------ Excerpted passage

To pee or not to pee…lets talk acute kidney injury



Acute kidney injury (AKI), formerly called, acute renal failure, is common among hospitalized patients. AKI is defined as a rapid decline in renal function with resulting disruption in regulation of volume, electrolytes, and build up of nitrogenous waste products. In class, you may learn about the KDIGO (Kidney Disease: Improving Global Outcomes) criteria for defining AKI: including an increased creatinine and decreased UOP (<0.5 mL/kg/hr).


So, we know what it is, but how do we get there and why is it important? I think a brief discussion of the main functions of the kidney would fit well here. The kidneys are composed of many different structures, but one structure makes it all happen: the nephron. Each kidney has about a million nephrons, each of which contain a glomerulus, and renal tubules. The glomerulus is a network of twisted capillaries that performs filtration of the blood. The tubules are responsible for reabsorption and secretion. So basically, stuff like glucose, amino acids, electrolytes, and metabolites are passed back and forth between the glomerulus and the tubules until blood composition is just how the body needs it. What’s left over after these processes is secreted in the form of urine. Fun fact, we only excrete about 1% of filtered fluid as urine…and we excrete between 1-2 L of urine per day!

------------
------ Data to examine

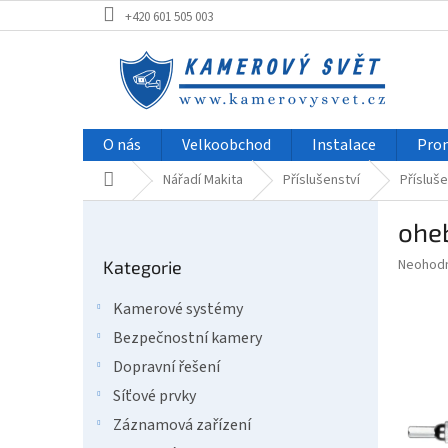
Přejít
+420 601 505 003
na
obsah
O nás
Velkoobchod
Instalace
Pro
Domů
Nářadí Makita
Příslušenství
Přísluše
P
ohe
o
Přeskočit
s
Průměr
Neohod
Kategorie
kategorie
t
hodnoce
r
produkt
Kamerové systémy
a
je
Bezpečnostní kamery
0,0
n
z
n
Dopravní řešení
5
í
Síťové prvky
hvězdič
p
Záznamová zařízení
a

------------

■ **Brief**: Copy the acute kidney injury text from "To pee or not" to "UOP (<0.5 mL/kg/hr).", substituting "acute kidney failure" for "acute renal failure". The entries are separate material and have no connection to the acute kidney injury text.

■ **Exercise answer**:
To pee or not to pee…lets talk acute kidney injury



Acute kidney injury (AKI), formerly called, acute kidney failure, is common among hospitalized patients. AKI is defined as a rapid decline in renal function with resulting disruption in regulation of volume, electrolytes, and build up of nitrogenous waste products. In class, you may learn about the KDIGO (Kidney Disease: Improving Global Outcomes) criteria for defining AKI: including an increased creatinine and decreased UOP (<0.5 mL/kg/hr).